> [Saved entries]:

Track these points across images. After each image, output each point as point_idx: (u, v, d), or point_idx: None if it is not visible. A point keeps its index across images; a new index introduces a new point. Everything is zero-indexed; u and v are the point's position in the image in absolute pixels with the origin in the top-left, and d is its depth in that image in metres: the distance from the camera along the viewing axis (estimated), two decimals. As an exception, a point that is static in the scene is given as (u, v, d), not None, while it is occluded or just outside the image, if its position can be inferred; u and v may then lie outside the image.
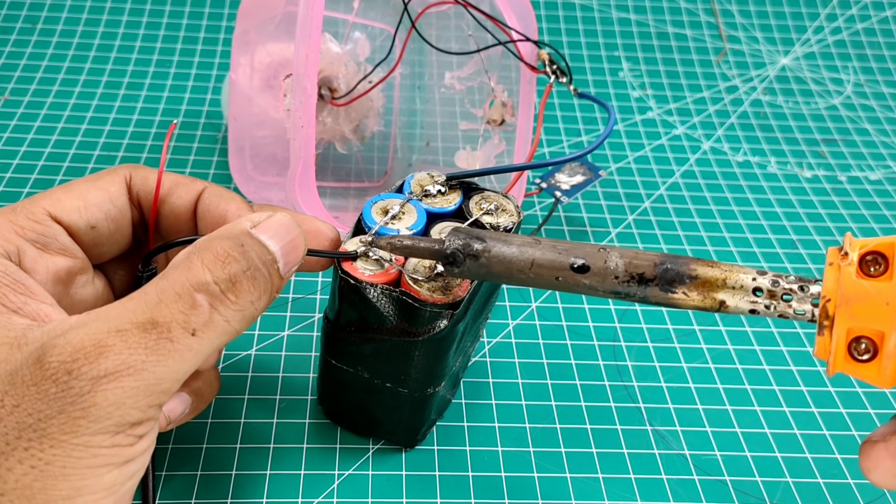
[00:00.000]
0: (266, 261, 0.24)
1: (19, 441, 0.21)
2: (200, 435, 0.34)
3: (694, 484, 0.34)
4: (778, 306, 0.23)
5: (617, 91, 0.61)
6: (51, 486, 0.21)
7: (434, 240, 0.26)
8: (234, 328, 0.23)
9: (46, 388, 0.21)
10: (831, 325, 0.22)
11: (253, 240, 0.24)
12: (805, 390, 0.39)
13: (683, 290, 0.23)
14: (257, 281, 0.23)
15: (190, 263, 0.23)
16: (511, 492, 0.33)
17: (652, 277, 0.24)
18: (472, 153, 0.46)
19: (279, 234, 0.25)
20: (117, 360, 0.21)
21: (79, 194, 0.27)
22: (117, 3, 0.62)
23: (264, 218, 0.25)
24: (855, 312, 0.22)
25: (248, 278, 0.23)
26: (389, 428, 0.33)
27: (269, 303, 0.25)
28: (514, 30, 0.40)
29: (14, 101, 0.53)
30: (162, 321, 0.22)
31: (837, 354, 0.22)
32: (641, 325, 0.42)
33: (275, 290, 0.25)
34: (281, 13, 0.41)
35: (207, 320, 0.22)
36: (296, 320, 0.40)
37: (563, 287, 0.25)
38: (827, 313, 0.22)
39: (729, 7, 0.69)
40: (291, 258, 0.25)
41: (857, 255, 0.22)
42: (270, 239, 0.24)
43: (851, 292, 0.22)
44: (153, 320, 0.22)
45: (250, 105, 0.42)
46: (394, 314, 0.28)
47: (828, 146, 0.58)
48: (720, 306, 0.23)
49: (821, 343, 0.22)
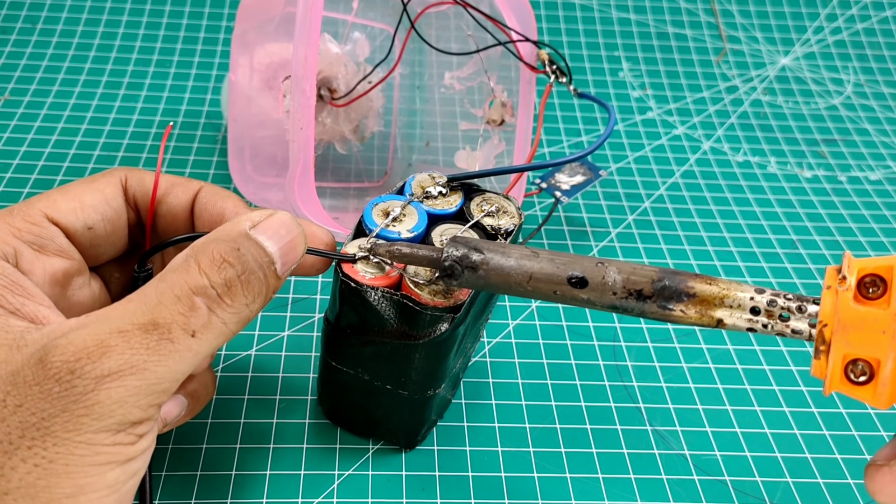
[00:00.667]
0: (262, 263, 0.24)
1: (22, 440, 0.21)
2: (200, 435, 0.34)
3: (694, 484, 0.34)
4: (775, 326, 0.23)
5: (617, 91, 0.61)
6: (54, 485, 0.21)
7: (433, 248, 0.26)
8: (231, 330, 0.24)
9: (49, 387, 0.21)
10: (827, 350, 0.22)
11: (250, 241, 0.24)
12: (805, 390, 0.39)
13: (681, 307, 0.24)
14: (251, 284, 0.24)
15: (188, 266, 0.23)
16: (511, 492, 0.33)
17: (650, 294, 0.24)
18: (472, 153, 0.46)
19: (278, 233, 0.25)
20: (120, 359, 0.21)
21: (75, 196, 0.28)
22: (117, 3, 0.62)
23: (264, 217, 0.25)
24: (851, 339, 0.22)
25: (242, 282, 0.23)
26: (389, 429, 0.33)
27: (265, 304, 0.25)
28: (513, 30, 0.40)
29: (14, 101, 0.53)
30: (163, 322, 0.22)
31: (833, 377, 0.22)
32: (641, 325, 0.42)
33: (271, 291, 0.25)
34: (280, 14, 0.41)
35: (206, 322, 0.23)
36: (296, 320, 0.40)
37: (561, 300, 0.25)
38: (823, 338, 0.22)
39: (729, 7, 0.69)
40: (290, 258, 0.25)
41: (855, 279, 0.22)
42: (269, 239, 0.25)
43: (848, 319, 0.22)
44: (154, 321, 0.22)
45: (250, 106, 0.42)
46: (394, 317, 0.28)
47: (828, 146, 0.58)
48: (717, 324, 0.24)
49: (817, 366, 0.23)
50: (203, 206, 0.29)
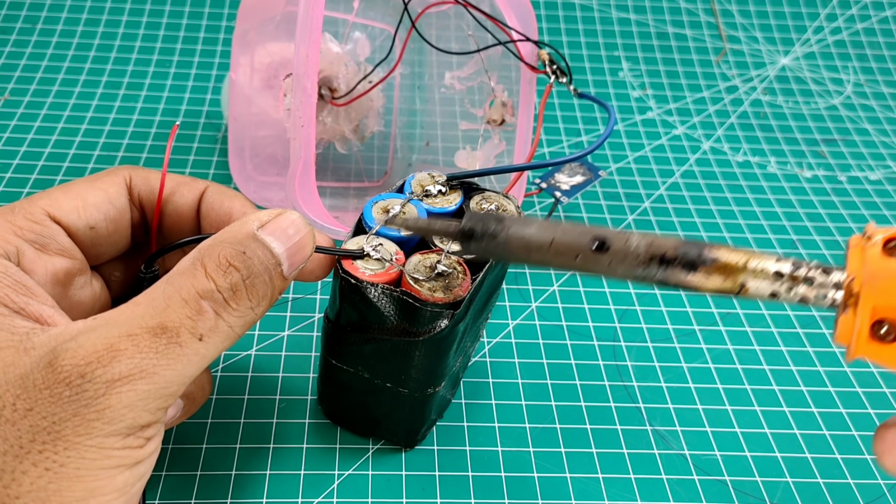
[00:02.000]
0: (269, 265, 0.24)
1: (33, 444, 0.21)
2: (200, 435, 0.34)
3: (694, 484, 0.34)
4: (799, 290, 0.23)
5: (617, 91, 0.61)
6: (65, 488, 0.21)
7: (450, 220, 0.26)
8: (237, 333, 0.24)
9: (60, 391, 0.21)
10: (856, 303, 0.22)
11: (257, 243, 0.24)
12: (805, 390, 0.39)
13: (704, 271, 0.23)
14: (256, 288, 0.24)
15: (195, 270, 0.23)
16: (511, 492, 0.33)
17: (673, 258, 0.23)
18: (472, 153, 0.46)
19: (286, 233, 0.25)
20: (130, 363, 0.21)
21: (77, 194, 0.27)
22: (117, 3, 0.62)
23: (272, 217, 0.25)
24: (881, 288, 0.21)
25: (247, 287, 0.23)
26: (389, 428, 0.33)
27: (271, 306, 0.25)
28: (514, 30, 0.40)
29: (14, 101, 0.53)
30: (171, 326, 0.22)
31: (861, 334, 0.22)
32: (641, 325, 0.42)
33: (277, 292, 0.25)
34: (281, 13, 0.41)
35: (213, 326, 0.23)
36: (296, 320, 0.40)
37: (582, 266, 0.24)
38: (851, 291, 0.22)
39: (729, 7, 0.69)
40: (297, 258, 0.25)
41: (882, 238, 0.22)
42: (276, 240, 0.25)
43: (877, 268, 0.21)
44: (163, 325, 0.22)
45: (250, 105, 0.42)
46: (394, 314, 0.28)
47: (828, 146, 0.58)
48: (740, 289, 0.23)
49: (843, 323, 0.22)
50: (209, 205, 0.29)
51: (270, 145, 0.43)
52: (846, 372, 0.40)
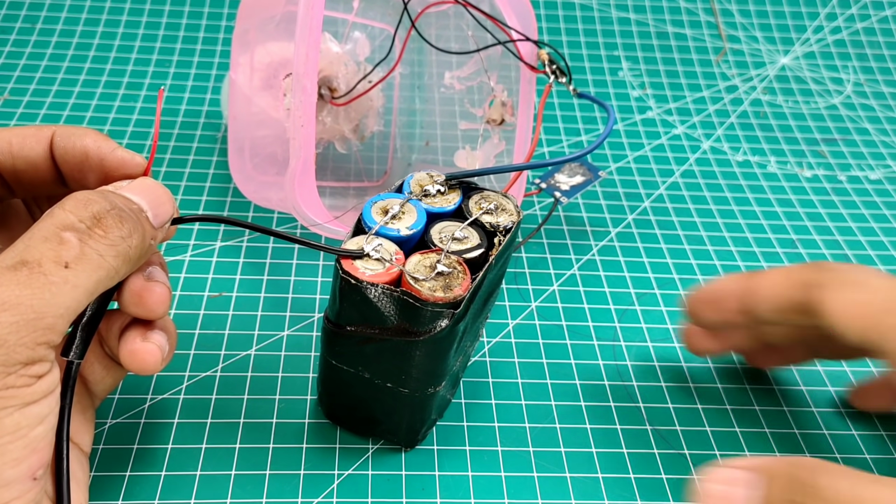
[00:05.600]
0: (132, 208, 0.25)
1: None
2: (200, 435, 0.34)
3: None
4: None
5: (617, 91, 0.61)
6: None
7: None
8: (110, 264, 0.24)
9: None
10: None
11: (115, 193, 0.25)
12: (805, 390, 0.39)
13: None
14: (124, 218, 0.24)
15: (52, 211, 0.24)
16: (511, 492, 0.33)
17: None
18: (472, 153, 0.46)
19: (143, 191, 0.26)
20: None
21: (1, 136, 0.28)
22: (117, 3, 0.62)
23: (127, 182, 0.27)
24: None
25: (113, 216, 0.24)
26: (389, 428, 0.33)
27: (145, 246, 0.25)
28: (513, 30, 0.40)
29: (14, 101, 0.53)
30: (31, 259, 0.22)
31: None
32: (641, 325, 0.42)
33: (148, 236, 0.25)
34: (281, 12, 0.41)
35: (79, 254, 0.23)
36: (295, 320, 0.40)
37: None
38: None
39: (729, 7, 0.69)
40: (161, 211, 0.26)
41: None
42: (134, 194, 0.26)
43: None
44: (23, 260, 0.22)
45: (250, 105, 0.42)
46: (395, 314, 0.28)
47: (828, 146, 0.58)
48: None
49: None
50: (63, 149, 0.28)
51: (270, 145, 0.43)
52: (846, 372, 0.40)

> [Task description]:
A faithful copy is needed: reproduce all of the data above, leaving the pictures out.

> [Response to this task]:
Track these points across images. After each image, output each point as point_idx: (u, v, d), or point_idx: None if it is not visible. A point keeps its index across images; a new index introduces a new point. Everything is zero-indexed; u and v are the point's position in the image in absolute pixels with the origin in the top-left, and d is its depth in that image in metres: the distance from the camera along the viewing axis (estimated), two decimals. As an exception, a point that is static in the scene is given as (u, v, d), not None, while it is occluded or just outside the image, if its position can be inferred; u and v may then lie outside the image.
[00:00.000]
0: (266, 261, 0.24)
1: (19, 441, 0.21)
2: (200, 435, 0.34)
3: (694, 484, 0.34)
4: (778, 306, 0.23)
5: (617, 91, 0.61)
6: (51, 486, 0.21)
7: (434, 240, 0.26)
8: (234, 328, 0.23)
9: (46, 388, 0.21)
10: (831, 325, 0.22)
11: (253, 240, 0.24)
12: (805, 390, 0.39)
13: (683, 290, 0.23)
14: (257, 281, 0.23)
15: (190, 263, 0.23)
16: (511, 492, 0.33)
17: (652, 277, 0.24)
18: (472, 153, 0.46)
19: (279, 234, 0.25)
20: (117, 360, 0.21)
21: (79, 194, 0.27)
22: (117, 3, 0.62)
23: (264, 218, 0.25)
24: (855, 312, 0.22)
25: (248, 278, 0.23)
26: (389, 428, 0.33)
27: (269, 303, 0.25)
28: (514, 30, 0.40)
29: (14, 101, 0.53)
30: (162, 321, 0.22)
31: (837, 354, 0.22)
32: (641, 325, 0.42)
33: (275, 290, 0.25)
34: (281, 13, 0.41)
35: (207, 320, 0.22)
36: (296, 320, 0.40)
37: (563, 287, 0.25)
38: (827, 313, 0.22)
39: (729, 7, 0.69)
40: (291, 258, 0.25)
41: (857, 255, 0.22)
42: (270, 239, 0.24)
43: (851, 292, 0.22)
44: (153, 320, 0.22)
45: (250, 105, 0.42)
46: (394, 314, 0.28)
47: (828, 146, 0.58)
48: (720, 306, 0.23)
49: (821, 343, 0.22)
[00:00.667]
0: (262, 263, 0.24)
1: (22, 440, 0.21)
2: (200, 435, 0.34)
3: (694, 484, 0.34)
4: (775, 326, 0.23)
5: (617, 91, 0.61)
6: (54, 485, 0.21)
7: (433, 248, 0.26)
8: (231, 330, 0.24)
9: (49, 387, 0.21)
10: (827, 350, 0.22)
11: (250, 241, 0.24)
12: (805, 390, 0.39)
13: (681, 307, 0.24)
14: (251, 284, 0.24)
15: (188, 266, 0.23)
16: (511, 492, 0.33)
17: (650, 294, 0.24)
18: (472, 153, 0.46)
19: (278, 233, 0.25)
20: (120, 359, 0.21)
21: (75, 196, 0.28)
22: (117, 3, 0.62)
23: (264, 217, 0.25)
24: (851, 339, 0.22)
25: (242, 282, 0.23)
26: (389, 429, 0.33)
27: (265, 304, 0.25)
28: (513, 30, 0.40)
29: (14, 101, 0.53)
30: (163, 322, 0.22)
31: (833, 377, 0.22)
32: (641, 325, 0.42)
33: (271, 291, 0.25)
34: (280, 14, 0.41)
35: (206, 322, 0.23)
36: (296, 320, 0.40)
37: (561, 300, 0.25)
38: (823, 338, 0.22)
39: (729, 7, 0.69)
40: (290, 258, 0.25)
41: (855, 279, 0.22)
42: (269, 239, 0.25)
43: (848, 319, 0.22)
44: (154, 321, 0.22)
45: (250, 106, 0.42)
46: (394, 317, 0.28)
47: (828, 146, 0.58)
48: (717, 324, 0.24)
49: (817, 366, 0.23)
50: (203, 206, 0.29)
[00:02.000]
0: (269, 265, 0.24)
1: (33, 444, 0.21)
2: (200, 435, 0.34)
3: (694, 484, 0.34)
4: (799, 290, 0.23)
5: (617, 91, 0.61)
6: (65, 488, 0.21)
7: (450, 220, 0.26)
8: (237, 333, 0.24)
9: (60, 391, 0.21)
10: (856, 303, 0.22)
11: (257, 243, 0.24)
12: (805, 390, 0.39)
13: (704, 271, 0.23)
14: (256, 288, 0.24)
15: (195, 270, 0.23)
16: (511, 492, 0.33)
17: (673, 258, 0.23)
18: (472, 153, 0.46)
19: (286, 233, 0.25)
20: (130, 363, 0.21)
21: (77, 194, 0.27)
22: (117, 3, 0.62)
23: (272, 217, 0.25)
24: (881, 288, 0.21)
25: (247, 287, 0.23)
26: (389, 428, 0.33)
27: (271, 306, 0.25)
28: (514, 30, 0.40)
29: (14, 101, 0.53)
30: (171, 326, 0.22)
31: (861, 334, 0.22)
32: (641, 325, 0.42)
33: (277, 292, 0.25)
34: (281, 13, 0.41)
35: (213, 326, 0.23)
36: (296, 320, 0.40)
37: (582, 266, 0.24)
38: (851, 291, 0.22)
39: (729, 7, 0.69)
40: (297, 258, 0.25)
41: (882, 238, 0.22)
42: (276, 240, 0.25)
43: (877, 268, 0.21)
44: (163, 325, 0.22)
45: (250, 105, 0.42)
46: (394, 314, 0.28)
47: (828, 146, 0.58)
48: (740, 289, 0.23)
49: (843, 323, 0.22)
50: (209, 205, 0.29)
51: (270, 145, 0.43)
52: (846, 372, 0.40)
[00:05.600]
0: (132, 208, 0.25)
1: None
2: (200, 435, 0.34)
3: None
4: None
5: (617, 91, 0.61)
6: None
7: None
8: (110, 264, 0.24)
9: None
10: None
11: (115, 193, 0.25)
12: (805, 390, 0.39)
13: None
14: (124, 218, 0.24)
15: (52, 211, 0.24)
16: (511, 492, 0.33)
17: None
18: (472, 153, 0.46)
19: (143, 191, 0.26)
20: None
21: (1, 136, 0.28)
22: (117, 3, 0.62)
23: (127, 182, 0.27)
24: None
25: (113, 216, 0.24)
26: (389, 428, 0.33)
27: (145, 246, 0.25)
28: (513, 30, 0.40)
29: (14, 101, 0.53)
30: (31, 259, 0.22)
31: None
32: (641, 325, 0.42)
33: (148, 236, 0.25)
34: (281, 12, 0.41)
35: (79, 254, 0.23)
36: (295, 320, 0.40)
37: None
38: None
39: (729, 7, 0.69)
40: (161, 211, 0.26)
41: None
42: (134, 194, 0.26)
43: None
44: (23, 260, 0.22)
45: (250, 105, 0.42)
46: (395, 314, 0.28)
47: (828, 146, 0.58)
48: None
49: None
50: (63, 149, 0.28)
51: (270, 145, 0.43)
52: (846, 372, 0.40)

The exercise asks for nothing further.